Е. Кузнецова: Как бы вы определили войну в Ираке? Была ли она превентивной, упреждающим ударом, вызванным реальной опасностью атаки со стороны противника? Или ее следует определить как агрессию?
М. У.: Это не было упреждающим ударом, так как от Ирака для США не исходило прямой и непосредственной угрозы. Это не являлось также и гуманитарной интервенцией, поскольку в тот период в Ираке не происходило массового насилия (оно имело место раньше – в начале 1990-х, когда там стояли наши войска, не сделавшие ровным счетом ничего для его прекращения). Скорее эту войну можно назвать превентивной, но, как мы знаем, такие войны не являются вариантом реагирования на возникающие угрозы, разрешенным международным правом; с точки зрения теории справедливых войн они также не могут считаться оправданными. Поэтому предложенное обоснование войны против Ирака было спекулятивным; все мы знаем, что режим санкций положил конец массовому насилию в стране и мог эффективно использоваться для предотвращения создания там опасных видов вооружений. После 1991 года режим Саддама Хусейна оказался практически парализован. Конечно, он располагал возможностью «разбираться» со своими политическими противниками у себя в стране и даже порой уничтожать их, но в то же время он не мог ничего противопоставить ни западным санкциям, ни появлению курдской автономии.

- Строки
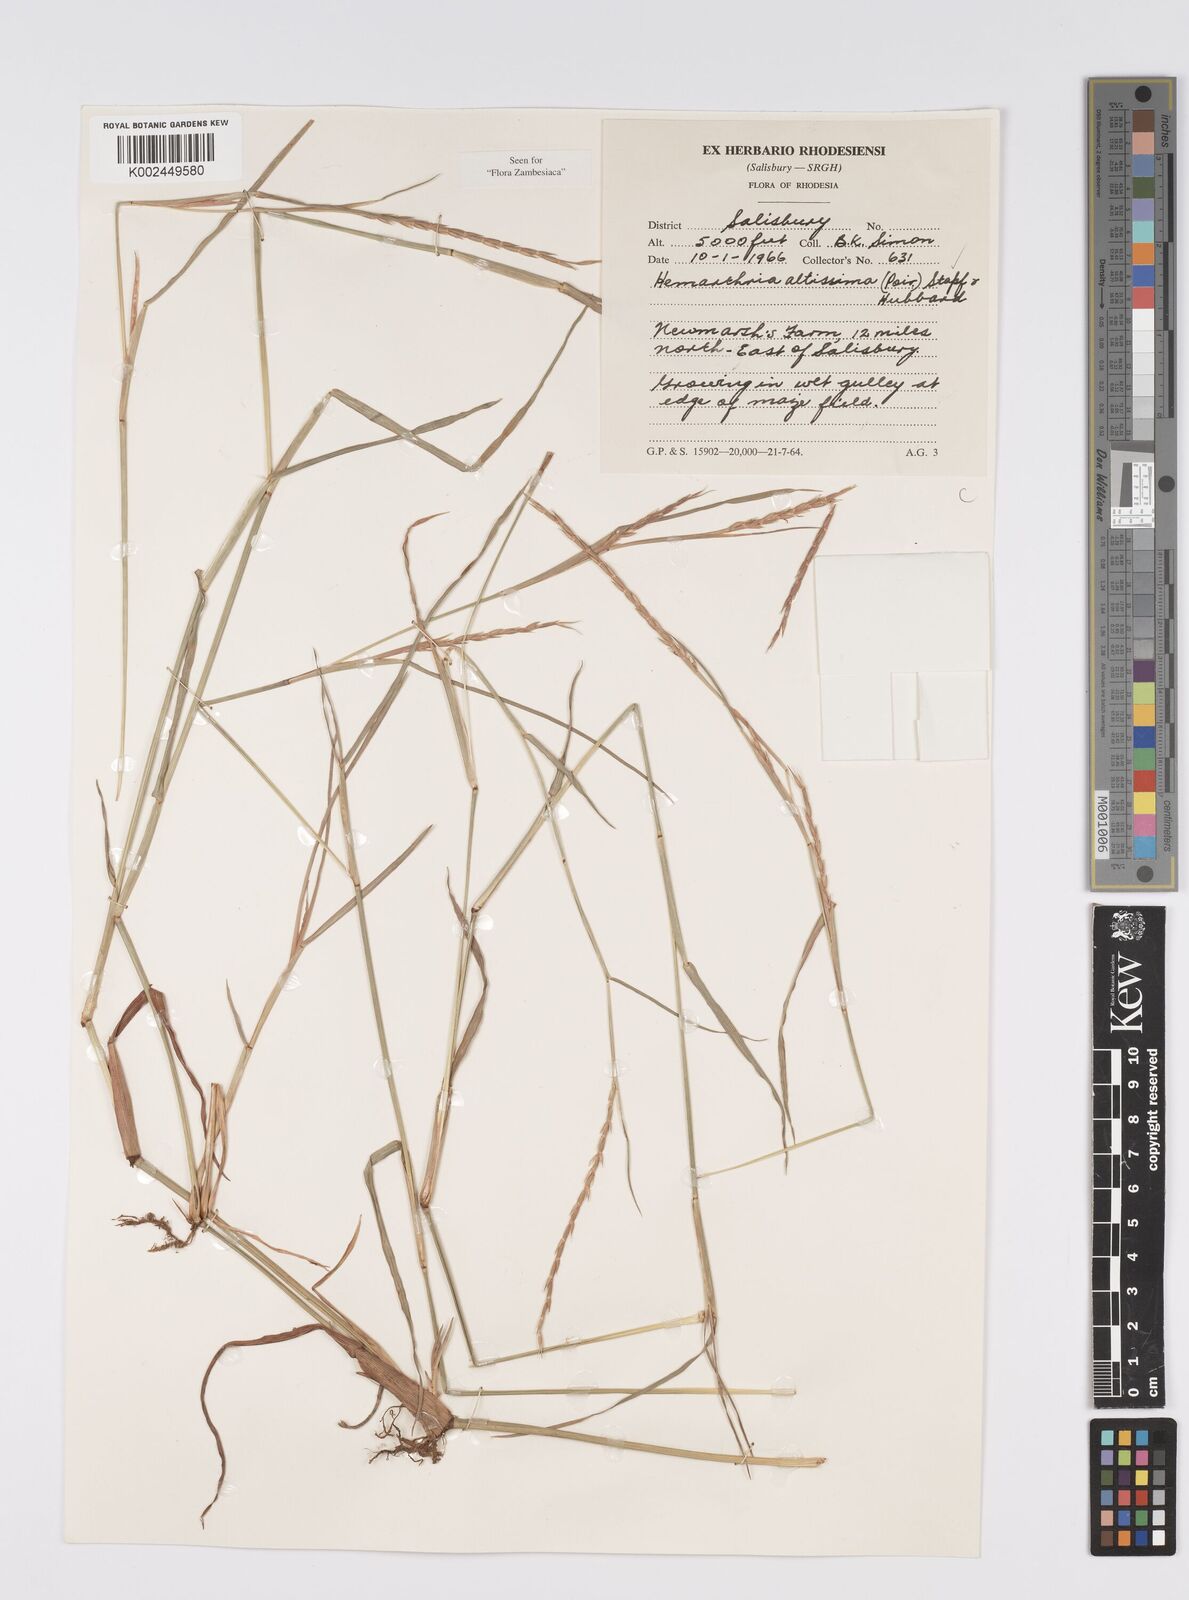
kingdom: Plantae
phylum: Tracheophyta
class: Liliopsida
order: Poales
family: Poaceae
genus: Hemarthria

- Задания
A - Почему, по словам М. У., войну в Ираке нельзя назвать упреждающим ударом?
B - Выпишите из отрывка без изменений фрагмент, который начинается словами "Е. Кузнецова: Как" и продолжается до слов "определить как агрессию?" включительно.

- Ответы
A - От Ирака для США не исходило прямой и непосредственной угрозы.

B -
Е. Кузнецова: Как бы вы определили войну в Ираке? Была ли она превентивной, упреждающим ударом, вызванным реальной опасностью атаки со стороны противника? Или ее следует определить как агрессию?